What is the nature of reality regarded as a universal truth taught by the Buddha?


The nature of reality is that all things will pass away.
In the teachings of the Buddha, clinging and craving create the pain that fills human life because all things pass away (in some form) and humans (due to their attachment to things) cannot understand, cope with or bear the loss.
Loss is frightening, disturbing, upsetting and often devastating to such an extent that the human mind will focus on what is absent and will not be able to refocus on what is still present.
People pursue states of fulfillment according to their own attachment to their own ideas of what is satisfying.
It is like this:
First you see something you cannot live without. Something that may be animate or inanimate, living or material based.
You begin to pursue this thing first in your thoughts. “I must have this.”
Then you plan how to get it and begin your physical pursuit to obtain it.
Once you have your perceived “treasure” you are elated for a time as you experience its presence in your life.
Then something occurs which causes the loss of the “treasure” and you fall from elation. You are shattered, lost, confused, upset, grief stricken and often paranoid.
You are driven by these emotions and seek to understand why you had to lose your treasure and how you can replace it, or fill the void that is now present because your attachment is still there, but there is no manifestation of what you once were attached to.
People seek therapy for this.

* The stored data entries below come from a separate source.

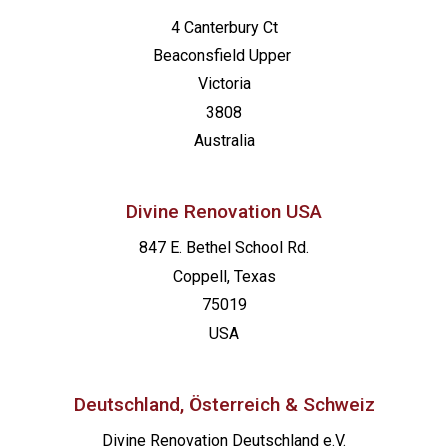
4 Canterbury Ct
Beaconsfield
Upper
Victoria
3808
Australia
Divine Renovation USA
847 E. Bethel School Rd.
Coppell, Texas
75019
USA
Deutschland, Österreich & Schweiz
Divine Renovation Deutschland e.V.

They over eat, they drink, they take drugs.
It is all their own attachment that is driving them to despair, but they do not see this. They see instead that something is absent in their lives. It is the thing that they attached elation to.
By attaching happiness to a thing that can be lost, when loss occurs, the owner of the attached cord, is left with nothing at the end of their leash. (Literally)
In order to overcome the destabilization of the mind that is under attachment thinking, Buddha created the Four Noble Truths
1.       Life means suffering
2.       The origin of suffering is attachment
3.       The cessation of suffering is attainable (Release attachments)
4.       The path to the cessation of suffering (Live without craving or clinging by observing mindful practices where the thoughts of craving and clinging are observed as they start to appear and you, as the observer, let them pass peacefully. You do not place any importance on them and you are not carried away by the wave they carry; the wave of clinging or the wave of craving.)